**Work order**
Take the line containing "thumb tip: (215, 142)" and every line after it to the end of the data, and write them out exactly as they appear.

Data excerpts:

········

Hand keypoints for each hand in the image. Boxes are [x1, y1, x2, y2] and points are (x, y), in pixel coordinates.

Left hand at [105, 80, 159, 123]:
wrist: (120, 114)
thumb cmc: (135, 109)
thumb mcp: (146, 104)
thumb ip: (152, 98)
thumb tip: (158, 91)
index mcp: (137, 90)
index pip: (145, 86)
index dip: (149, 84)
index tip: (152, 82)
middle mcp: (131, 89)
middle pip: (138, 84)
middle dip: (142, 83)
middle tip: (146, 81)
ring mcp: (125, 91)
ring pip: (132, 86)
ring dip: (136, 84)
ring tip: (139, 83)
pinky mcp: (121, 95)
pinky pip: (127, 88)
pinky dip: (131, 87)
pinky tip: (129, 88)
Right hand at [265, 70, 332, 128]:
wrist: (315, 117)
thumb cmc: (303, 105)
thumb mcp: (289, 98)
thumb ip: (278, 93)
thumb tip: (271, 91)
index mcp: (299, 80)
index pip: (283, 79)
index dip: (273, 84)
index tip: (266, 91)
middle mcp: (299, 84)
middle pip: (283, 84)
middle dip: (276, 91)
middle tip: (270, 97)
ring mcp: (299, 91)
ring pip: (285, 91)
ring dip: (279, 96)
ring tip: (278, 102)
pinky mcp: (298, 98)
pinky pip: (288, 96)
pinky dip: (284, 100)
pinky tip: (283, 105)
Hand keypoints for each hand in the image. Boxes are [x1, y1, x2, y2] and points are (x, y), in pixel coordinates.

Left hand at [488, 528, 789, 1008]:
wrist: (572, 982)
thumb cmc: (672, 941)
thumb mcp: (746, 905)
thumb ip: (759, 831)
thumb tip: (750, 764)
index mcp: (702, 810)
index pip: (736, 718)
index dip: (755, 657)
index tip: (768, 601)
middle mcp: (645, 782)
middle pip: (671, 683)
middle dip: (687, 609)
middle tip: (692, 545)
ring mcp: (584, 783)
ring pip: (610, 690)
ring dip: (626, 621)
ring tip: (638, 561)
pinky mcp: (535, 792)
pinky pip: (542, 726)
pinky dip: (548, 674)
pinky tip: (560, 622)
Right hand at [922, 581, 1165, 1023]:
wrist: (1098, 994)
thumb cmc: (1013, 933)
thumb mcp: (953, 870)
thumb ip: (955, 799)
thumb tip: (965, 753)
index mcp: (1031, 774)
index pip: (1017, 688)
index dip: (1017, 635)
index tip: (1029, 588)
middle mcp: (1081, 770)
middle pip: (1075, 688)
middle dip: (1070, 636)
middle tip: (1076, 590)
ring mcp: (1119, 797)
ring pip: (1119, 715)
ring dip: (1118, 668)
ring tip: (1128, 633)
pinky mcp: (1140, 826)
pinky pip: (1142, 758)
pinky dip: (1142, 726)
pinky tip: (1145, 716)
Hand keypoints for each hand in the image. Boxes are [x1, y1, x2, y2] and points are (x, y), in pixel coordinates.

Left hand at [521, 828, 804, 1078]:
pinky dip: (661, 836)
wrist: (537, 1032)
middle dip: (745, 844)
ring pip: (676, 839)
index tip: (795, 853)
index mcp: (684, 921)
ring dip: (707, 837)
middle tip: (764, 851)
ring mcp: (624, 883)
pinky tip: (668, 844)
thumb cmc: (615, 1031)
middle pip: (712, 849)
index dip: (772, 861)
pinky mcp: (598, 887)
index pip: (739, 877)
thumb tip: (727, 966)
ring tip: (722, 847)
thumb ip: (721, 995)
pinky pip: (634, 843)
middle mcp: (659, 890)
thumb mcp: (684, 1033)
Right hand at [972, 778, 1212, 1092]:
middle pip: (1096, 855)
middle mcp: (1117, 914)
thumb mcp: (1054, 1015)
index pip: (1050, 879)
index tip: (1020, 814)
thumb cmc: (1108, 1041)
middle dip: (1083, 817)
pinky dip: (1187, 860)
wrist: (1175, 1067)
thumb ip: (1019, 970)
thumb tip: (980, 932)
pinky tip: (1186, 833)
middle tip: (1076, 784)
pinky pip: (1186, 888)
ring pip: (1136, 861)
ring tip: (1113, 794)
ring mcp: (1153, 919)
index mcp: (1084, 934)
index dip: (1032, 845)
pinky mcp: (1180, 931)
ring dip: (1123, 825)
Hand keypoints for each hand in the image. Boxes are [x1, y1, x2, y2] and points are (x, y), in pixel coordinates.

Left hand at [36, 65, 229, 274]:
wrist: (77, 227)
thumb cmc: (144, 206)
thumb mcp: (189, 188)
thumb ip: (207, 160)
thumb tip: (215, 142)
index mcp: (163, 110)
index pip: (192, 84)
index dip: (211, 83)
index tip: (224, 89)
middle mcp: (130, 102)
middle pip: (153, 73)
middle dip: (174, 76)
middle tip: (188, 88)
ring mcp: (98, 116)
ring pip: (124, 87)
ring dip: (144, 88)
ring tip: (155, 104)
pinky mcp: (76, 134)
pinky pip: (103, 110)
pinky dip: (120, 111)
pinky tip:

········

**Answer section**
thumb tip: (215, 142)
index mcp: (163, 110)
index pip: (192, 84)
index dip: (211, 83)
index tip: (224, 89)
middle mcp: (130, 102)
middle pip: (153, 73)
middle dip: (174, 76)
middle tip: (188, 88)
ring mcp: (98, 116)
ring pip: (124, 87)
ring dip: (144, 88)
ring tip: (155, 104)
pinky mcp: (76, 134)
pinky pip: (103, 110)
pinky dip: (120, 111)
pinky tip:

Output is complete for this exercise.